Guiados por el aroma de la tradición, ancianos, adultos, jóvenes y niños llegan con ramos de flores de múltiples colores a los camposantos donde reposan los restos de sus seres queridos, a quienes visitan cada 2 de noviembre para llevarles los arreglos florales como símbolo de recuerdo imborrable, a pesar del paso de los años.

En San Salvador, los cementerios de La Bermeja y el General, dos de los mas concurridos en esta fecha, se visten de fiesta para recordar con alegría a aquellos que abandonaron la vida terrenal, pero que siguen vivos en el corazón y la mente de sus allegados.

Y como en toda celebración, en el Día de los Muertos en El Salvador tampoco falta la música, que llega de la mano de grupos, fundamentalmente de mariachis, quienes entonan, a petición de los familiares de los difuntos, las canciones que aquellos que se fueron escuchaban en vida.

Con todos los ingredientes necesarios en toda fiesta que se precie, -música, colorida decoración, gastronomía tradicional y la imprescindible multitud de personas- la jornada en honor a los fallecido transcurre con éxito.

Gran parte del mérito para que la fiesta culmine sin contratiempos corresponde a los efectivos de la Policía Nacional Civil, que velan por la seguridad y tranquilidad de los salvadoreños en los cementerios.

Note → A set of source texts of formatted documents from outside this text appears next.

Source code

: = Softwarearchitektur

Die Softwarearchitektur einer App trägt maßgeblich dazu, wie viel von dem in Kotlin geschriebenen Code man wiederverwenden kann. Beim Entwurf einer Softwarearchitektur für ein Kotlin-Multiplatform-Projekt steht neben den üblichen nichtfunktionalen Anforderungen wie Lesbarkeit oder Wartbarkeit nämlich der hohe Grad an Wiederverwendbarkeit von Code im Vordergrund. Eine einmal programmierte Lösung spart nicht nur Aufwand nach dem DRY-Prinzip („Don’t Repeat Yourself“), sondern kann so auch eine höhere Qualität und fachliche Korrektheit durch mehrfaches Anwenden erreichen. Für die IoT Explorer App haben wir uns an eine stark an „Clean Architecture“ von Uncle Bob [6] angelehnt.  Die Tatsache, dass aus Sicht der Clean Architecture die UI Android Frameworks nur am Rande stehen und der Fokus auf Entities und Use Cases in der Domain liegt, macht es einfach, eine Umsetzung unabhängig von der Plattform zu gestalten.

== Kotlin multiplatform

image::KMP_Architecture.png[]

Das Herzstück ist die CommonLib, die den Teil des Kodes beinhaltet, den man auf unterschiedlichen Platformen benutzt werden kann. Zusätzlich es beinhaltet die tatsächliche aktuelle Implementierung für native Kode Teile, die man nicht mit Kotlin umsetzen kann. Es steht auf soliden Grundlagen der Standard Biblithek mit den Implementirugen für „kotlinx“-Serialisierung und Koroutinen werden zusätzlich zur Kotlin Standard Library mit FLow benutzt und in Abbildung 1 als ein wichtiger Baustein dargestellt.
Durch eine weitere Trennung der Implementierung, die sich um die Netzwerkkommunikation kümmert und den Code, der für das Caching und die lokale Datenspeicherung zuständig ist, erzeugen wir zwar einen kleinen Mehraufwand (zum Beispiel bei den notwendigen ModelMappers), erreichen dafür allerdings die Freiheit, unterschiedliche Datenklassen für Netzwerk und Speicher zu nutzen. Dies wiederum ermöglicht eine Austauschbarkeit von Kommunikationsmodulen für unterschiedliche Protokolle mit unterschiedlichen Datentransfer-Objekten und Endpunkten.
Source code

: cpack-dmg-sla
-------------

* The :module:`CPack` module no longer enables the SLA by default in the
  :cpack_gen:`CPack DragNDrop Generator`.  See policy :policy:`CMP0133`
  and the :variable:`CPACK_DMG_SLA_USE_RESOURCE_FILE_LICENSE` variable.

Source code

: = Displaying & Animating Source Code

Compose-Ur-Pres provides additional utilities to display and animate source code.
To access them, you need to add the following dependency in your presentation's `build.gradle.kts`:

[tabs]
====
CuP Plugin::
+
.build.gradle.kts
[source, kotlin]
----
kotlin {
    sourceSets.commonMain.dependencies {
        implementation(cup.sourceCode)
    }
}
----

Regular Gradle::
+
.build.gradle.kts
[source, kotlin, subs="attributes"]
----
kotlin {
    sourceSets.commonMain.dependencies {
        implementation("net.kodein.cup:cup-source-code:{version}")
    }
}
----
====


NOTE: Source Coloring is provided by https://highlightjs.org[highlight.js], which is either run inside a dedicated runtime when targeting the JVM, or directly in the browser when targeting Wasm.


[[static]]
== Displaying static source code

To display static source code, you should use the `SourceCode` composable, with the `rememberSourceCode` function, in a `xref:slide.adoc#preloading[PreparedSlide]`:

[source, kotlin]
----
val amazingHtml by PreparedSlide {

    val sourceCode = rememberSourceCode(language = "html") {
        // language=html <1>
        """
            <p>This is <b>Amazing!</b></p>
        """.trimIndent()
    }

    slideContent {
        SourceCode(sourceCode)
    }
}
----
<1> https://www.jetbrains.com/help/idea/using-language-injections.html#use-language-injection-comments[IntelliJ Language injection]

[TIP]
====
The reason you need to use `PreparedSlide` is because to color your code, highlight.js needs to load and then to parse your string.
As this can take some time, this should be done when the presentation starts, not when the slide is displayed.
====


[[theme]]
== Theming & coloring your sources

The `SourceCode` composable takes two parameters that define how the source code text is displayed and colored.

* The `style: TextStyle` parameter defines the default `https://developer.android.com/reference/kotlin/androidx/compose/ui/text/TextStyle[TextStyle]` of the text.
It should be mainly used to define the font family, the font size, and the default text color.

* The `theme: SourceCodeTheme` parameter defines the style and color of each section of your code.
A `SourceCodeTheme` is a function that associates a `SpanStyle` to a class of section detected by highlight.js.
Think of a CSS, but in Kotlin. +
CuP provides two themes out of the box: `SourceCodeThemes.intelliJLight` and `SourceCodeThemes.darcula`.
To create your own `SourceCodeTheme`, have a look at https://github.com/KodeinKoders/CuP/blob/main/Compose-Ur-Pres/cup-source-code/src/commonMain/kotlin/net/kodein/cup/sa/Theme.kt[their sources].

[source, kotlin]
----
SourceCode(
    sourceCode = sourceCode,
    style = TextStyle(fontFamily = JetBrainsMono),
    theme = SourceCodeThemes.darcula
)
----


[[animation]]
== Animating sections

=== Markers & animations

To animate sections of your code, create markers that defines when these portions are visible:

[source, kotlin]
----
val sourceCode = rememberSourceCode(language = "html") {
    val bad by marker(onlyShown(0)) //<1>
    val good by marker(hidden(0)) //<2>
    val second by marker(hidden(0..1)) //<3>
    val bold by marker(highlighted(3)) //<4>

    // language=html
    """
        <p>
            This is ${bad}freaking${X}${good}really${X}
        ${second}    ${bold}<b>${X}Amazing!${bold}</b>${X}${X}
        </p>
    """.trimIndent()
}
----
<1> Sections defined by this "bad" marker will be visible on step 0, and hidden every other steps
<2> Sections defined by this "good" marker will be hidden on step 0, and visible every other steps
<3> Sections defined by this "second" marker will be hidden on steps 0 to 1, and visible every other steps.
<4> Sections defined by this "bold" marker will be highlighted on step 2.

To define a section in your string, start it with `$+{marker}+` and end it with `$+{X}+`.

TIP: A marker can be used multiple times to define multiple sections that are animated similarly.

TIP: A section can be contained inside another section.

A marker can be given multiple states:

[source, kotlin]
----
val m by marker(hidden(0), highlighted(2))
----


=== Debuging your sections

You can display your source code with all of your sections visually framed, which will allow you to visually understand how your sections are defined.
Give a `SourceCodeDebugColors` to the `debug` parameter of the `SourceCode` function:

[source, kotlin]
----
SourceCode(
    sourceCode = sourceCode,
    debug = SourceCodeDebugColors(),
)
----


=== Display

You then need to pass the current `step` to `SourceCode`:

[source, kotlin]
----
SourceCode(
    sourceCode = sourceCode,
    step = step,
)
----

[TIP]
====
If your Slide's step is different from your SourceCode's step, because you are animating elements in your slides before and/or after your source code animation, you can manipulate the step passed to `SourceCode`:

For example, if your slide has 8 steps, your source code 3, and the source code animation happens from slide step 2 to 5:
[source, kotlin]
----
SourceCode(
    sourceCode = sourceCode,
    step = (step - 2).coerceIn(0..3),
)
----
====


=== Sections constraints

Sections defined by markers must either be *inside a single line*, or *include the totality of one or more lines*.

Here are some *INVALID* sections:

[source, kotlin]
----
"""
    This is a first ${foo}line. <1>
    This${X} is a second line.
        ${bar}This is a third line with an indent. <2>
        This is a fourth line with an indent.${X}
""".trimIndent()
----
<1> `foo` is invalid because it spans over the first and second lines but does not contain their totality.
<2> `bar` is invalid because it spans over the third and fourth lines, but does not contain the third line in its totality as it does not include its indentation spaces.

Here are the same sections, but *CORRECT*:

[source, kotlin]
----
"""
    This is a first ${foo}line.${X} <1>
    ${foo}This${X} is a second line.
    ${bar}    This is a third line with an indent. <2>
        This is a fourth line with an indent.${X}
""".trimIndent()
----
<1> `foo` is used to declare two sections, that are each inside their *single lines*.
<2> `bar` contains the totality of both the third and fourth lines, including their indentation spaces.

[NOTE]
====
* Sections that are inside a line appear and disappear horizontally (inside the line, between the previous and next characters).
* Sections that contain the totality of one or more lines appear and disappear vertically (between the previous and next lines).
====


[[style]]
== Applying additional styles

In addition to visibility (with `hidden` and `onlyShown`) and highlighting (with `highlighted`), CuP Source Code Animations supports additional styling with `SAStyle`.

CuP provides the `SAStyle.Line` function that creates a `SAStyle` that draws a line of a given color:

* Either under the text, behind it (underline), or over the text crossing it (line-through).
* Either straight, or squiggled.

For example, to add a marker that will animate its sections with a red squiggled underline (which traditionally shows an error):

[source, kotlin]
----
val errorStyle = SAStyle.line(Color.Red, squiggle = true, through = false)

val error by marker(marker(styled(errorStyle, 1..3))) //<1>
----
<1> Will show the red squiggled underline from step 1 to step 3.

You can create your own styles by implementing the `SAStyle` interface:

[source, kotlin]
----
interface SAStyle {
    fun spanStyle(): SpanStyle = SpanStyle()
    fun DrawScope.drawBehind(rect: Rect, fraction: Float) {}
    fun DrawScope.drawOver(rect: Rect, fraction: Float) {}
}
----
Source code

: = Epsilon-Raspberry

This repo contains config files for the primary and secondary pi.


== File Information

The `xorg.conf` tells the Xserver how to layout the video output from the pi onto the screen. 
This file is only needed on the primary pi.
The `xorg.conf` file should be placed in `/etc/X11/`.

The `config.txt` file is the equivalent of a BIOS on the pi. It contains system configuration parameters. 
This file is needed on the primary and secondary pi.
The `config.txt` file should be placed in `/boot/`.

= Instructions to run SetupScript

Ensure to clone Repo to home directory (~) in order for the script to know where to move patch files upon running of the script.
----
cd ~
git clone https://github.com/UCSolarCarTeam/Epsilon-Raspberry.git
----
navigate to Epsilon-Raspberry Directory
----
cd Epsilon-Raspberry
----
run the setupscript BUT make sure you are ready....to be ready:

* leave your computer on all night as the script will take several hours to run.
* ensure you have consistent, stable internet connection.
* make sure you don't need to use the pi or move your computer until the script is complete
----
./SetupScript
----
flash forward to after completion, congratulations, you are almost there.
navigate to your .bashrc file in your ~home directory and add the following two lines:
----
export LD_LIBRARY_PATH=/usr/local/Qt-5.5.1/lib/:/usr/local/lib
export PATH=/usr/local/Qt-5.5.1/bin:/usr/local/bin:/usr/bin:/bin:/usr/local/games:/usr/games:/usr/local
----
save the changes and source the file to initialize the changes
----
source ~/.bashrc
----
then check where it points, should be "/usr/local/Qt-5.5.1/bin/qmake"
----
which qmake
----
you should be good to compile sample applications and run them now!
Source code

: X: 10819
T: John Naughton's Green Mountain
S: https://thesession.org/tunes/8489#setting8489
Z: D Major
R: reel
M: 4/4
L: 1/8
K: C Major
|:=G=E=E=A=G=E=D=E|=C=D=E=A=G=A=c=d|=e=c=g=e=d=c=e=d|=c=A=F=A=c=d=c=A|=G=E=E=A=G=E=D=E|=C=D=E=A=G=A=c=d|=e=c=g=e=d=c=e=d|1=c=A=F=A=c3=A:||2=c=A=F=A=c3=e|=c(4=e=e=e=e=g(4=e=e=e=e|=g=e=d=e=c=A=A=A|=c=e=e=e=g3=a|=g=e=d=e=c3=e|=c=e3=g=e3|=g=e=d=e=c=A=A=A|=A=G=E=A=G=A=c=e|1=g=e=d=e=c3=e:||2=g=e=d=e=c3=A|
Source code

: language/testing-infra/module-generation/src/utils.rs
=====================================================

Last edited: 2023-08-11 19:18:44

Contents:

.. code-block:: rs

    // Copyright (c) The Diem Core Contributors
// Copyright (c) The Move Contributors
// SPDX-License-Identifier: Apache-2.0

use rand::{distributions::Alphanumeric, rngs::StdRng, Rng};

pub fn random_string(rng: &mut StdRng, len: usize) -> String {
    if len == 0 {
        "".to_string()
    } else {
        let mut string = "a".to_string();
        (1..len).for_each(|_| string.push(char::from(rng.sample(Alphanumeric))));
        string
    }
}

En la capital, más de 600 agentes policiales se desplegaron para garantizar que los ciudadanos puedan acudir con seguridad a los cementerios a rendir homenaje póstumo a quienes ya no pueden abrazar y besar, pero sí rezar y venerar, o incluso hablarles para decirles todo aquello que no les expresaron cuando vivían.

Los policías, entregados a su labor sin intervenir más de lo necesario en esta contradictoria fiesta en la que se mezcla la risa con el llanto, velan por la tranquilidad de quienes se desplazan por los recintos de los camposantos y sus alrededores.

Y así, el cuerpo de seguridad pone su granito de arena en esta jornada en la capital, en la que participa la Delegación de la Policía Nacional Civil de San Salvador, con el apoyo del Cuerpo de Agentes Metropolitanos (CAM) y efectivos de la Fuerza Armada, explicó el subjefe de elegación territorial, Álvaro Díaz.

Pero no solo vigilan los cementerios de La Bermeja o el General, sino también los otros cinco recintos de San Salvador donde se encuentran los restos de miles de finados.

El plan de seguridad se desarrolla, además, en Los Ilustres, Jardines del Recuerdo, Parque Memorial La Resurrección, los Cantonales de San Antonio Abad y El Carmen, en los que las escenas son similares: olores, colores, sonidos y personas de todas las edades que caminan por las parcelas de los templos buscando la tumba de su ser querido.

En el resto del país, la PNC también desplegó agentes adicionales en los camposantos para evitar que se produzcan hechos de violencia, como aquellos de los que fueron víctimas muchas de las personas que hoy son honradas por sus familiares.

Muchos salvadoreños, en su mayoría jóvenes, pierden la vida cada año a manos de las pandillas Mara Salvatrucha (MS13), Barrio 18 y otras minoritarias que asedian el país y que obligan a las autoridades a desplegar procedimientos de vigilancia especiales en cualquier festividad que se celebre para evitar sucesos lamentables.

El control policial especial, que cuenta con el apoyo de miembros de la Fuerza Armada, se mantendrá hasta las últimas horas de la jornada en los diferentes departamentos de El Salvador.